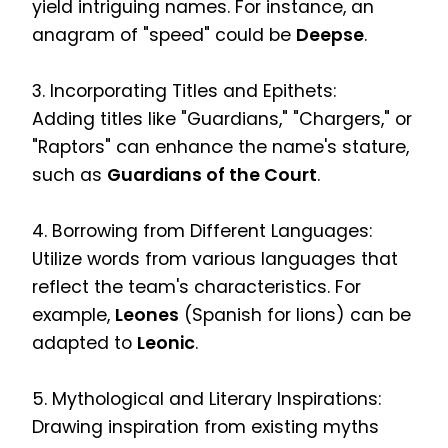
yield intriguing names. For instance, an
anagram of "speed" could be
Deepse
.
3. Incorporating Titles and Epithets:
Adding titles like "Guardians," "Chargers," or
"Raptors" can enhance the name's stature,
such as
Guardians of the Court
.
4. Borrowing from Different Languages:
Utilize words from various languages that
reflect the team's characteristics. For
example,
Leones
(Spanish for lions) can be
adapted to
Leonic
.
5. Mythological and Literary Inspirations:
Drawing inspiration from existing myths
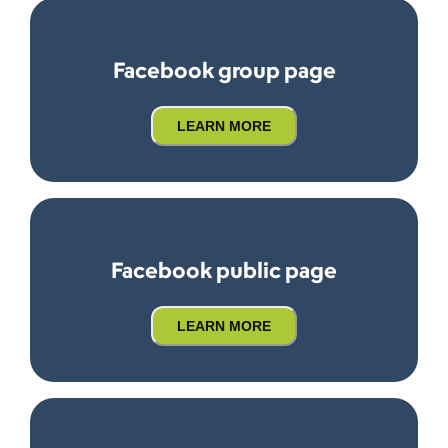
Facebook group page
LEARN MORE
Facebook public page
LEARN MORE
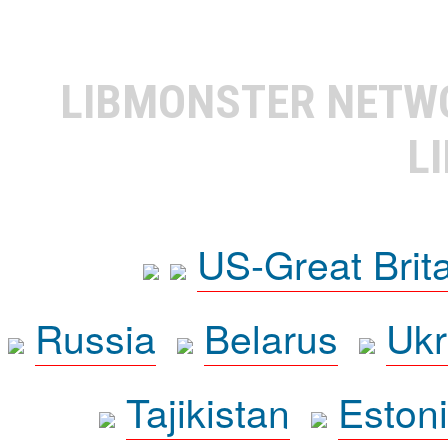
LIBMONSTER NET
L
US-Great Brit
Russia
Belarus
Ukr
Tajikistan
Eston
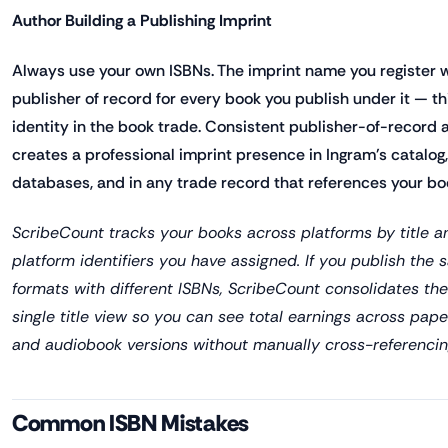
Author Building a Publishing Imprint
Always use your own ISBNs. The imprint name you register
publisher of record for every book you publish under it — thi
identity in the book trade. Consistent publisher-of-record 
creates a professional imprint presence in Ingram's catalog, 
databases, and in any trade record that references your bo
ScribeCount tracks your books across platforms by title a
platform identifiers you have assigned. If you publish the 
formats with different ISBNs, ScribeCount consolidates th
single title view so you can see total earnings across pap
and audiobook versions without manually cross-referencing
Common ISBN Mistakes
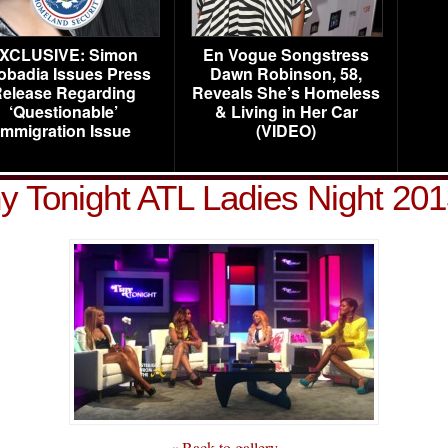
XCLUSIVE: Simon
En Vogue Songstress
obadia Issues Press
Dawn Robinson, 58,
elease Regarding
Reveals She’s Homeless
‘Questionable’
& Living in Her Car
Immigration Issue
(VIDEO)
ny Tonight ATL Ladies Night 201
« Back to gallery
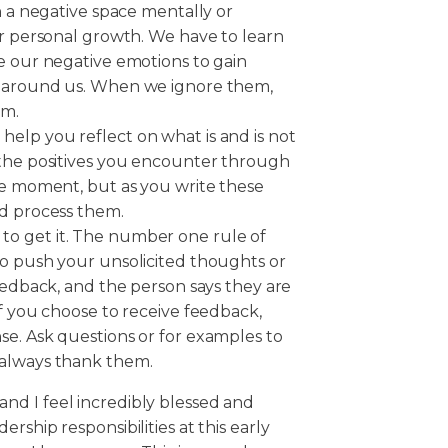
n a negative space mentally or
or personal growth. We have to learn
e our negative emotions to gain
d around us. When we ignore them,
rm.
elp you reflect on what is and is not
 the positives you encounter through
he moment, but as you write these
nd process them.
 is to get it. The number one rule of
to push your unsolicited thoughts or
feedback, and the person says they are
If you choose to receive feedback,
se. Ask questions or for examples to
 always thank them.
r, and I feel incredibly blessed and
rship responsibilities at this early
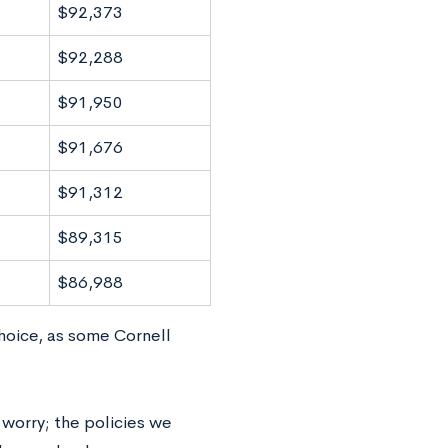
$92,373
$92,288
$91,950
$91,676
$91,312
$89,315
$86,988
hoice, as some Cornell
 worry; the policies we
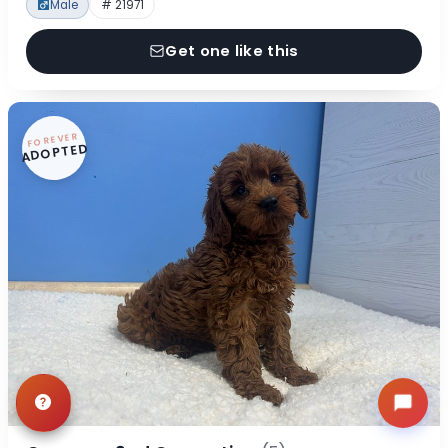
Male
# 21971
Get one like this
FOREVER
ADOPTED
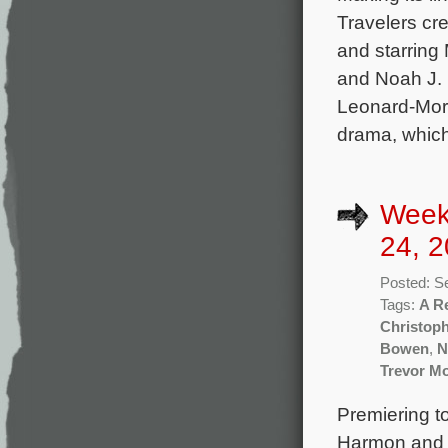
Travelers c
and starring 
and Noah J. 
Leonard-Morg
drama, whic
Week
24, 2
Posted: S
Tags:
A R
Christoph
Bowen
,
N
Trevor Mo
Premiering t
Harmon and 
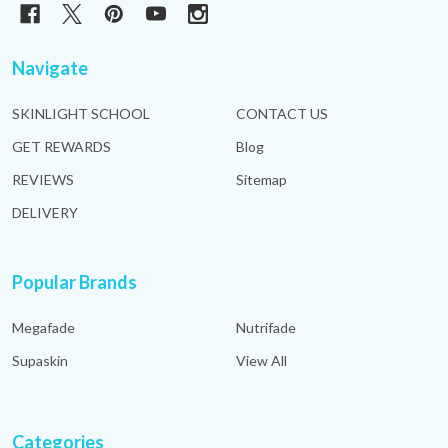
Navigate
SKINLIGHT SCHOOL
CONTACT US
GET REWARDS
Blog
REVIEWS
Sitemap
DELIVERY
Popular Brands
Megafade
Nutrifade
Supaskin
View All
Categories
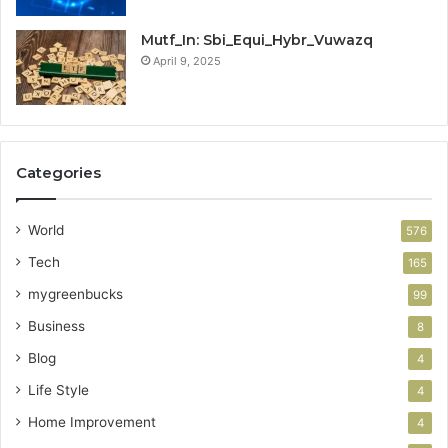
Mutf_In: Sbi_Equi_Hybr_Vuwazq
April 9, 2025
Categories
World
576
Tech
165
mygreenbucks
99
Business
8
Blog
4
Life Style
4
Home Improvement
4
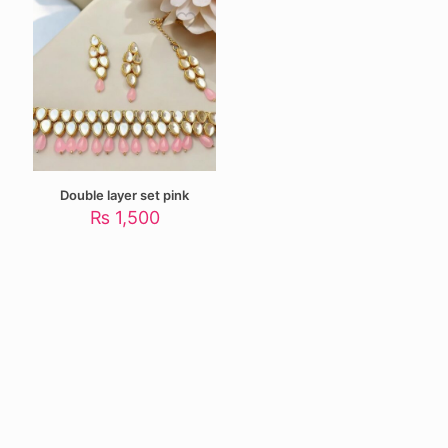
Double layer set pink
₨
1,500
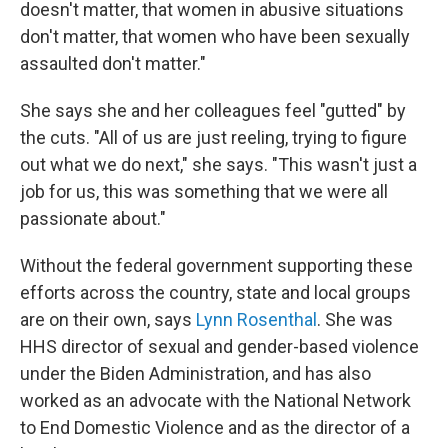
doesn't matter, that women in abusive situations
don't matter, that women who have been sexually
assaulted don't matter."
She says she and her colleagues feel "gutted" by
the cuts. "All of us are just reeling, trying to figure
out what we do next," she says. "This wasn't just a
job for us, this was something that we were all
passionate about."
Without the federal government supporting these
efforts across the country, state and local groups
are on their own, says
Lynn Rosenthal
. She was
HHS director of sexual and gender-based violence
under the Biden Administration, and has also
worked as an advocate with the National Network
to End Domestic Violence and as the director of a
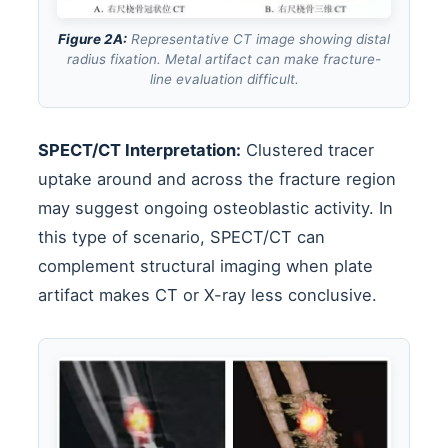
Figure 2A:
Representative CT image showing distal
radius fixation. Metal artifact can make fracture-
line evaluation difficult.
SPECT/CT Interpretation:
Clustered tracer
uptake around and across the fracture region
may suggest ongoing osteoblastic activity. In
this type of scenario, SPECT/CT can
complement structural imaging when plate
artifact makes CT or X-ray less conclusive.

* The task:
Copy every line that includes the string "Facebook" from the material above.

* Your response:
Facebook group page
Facebook public page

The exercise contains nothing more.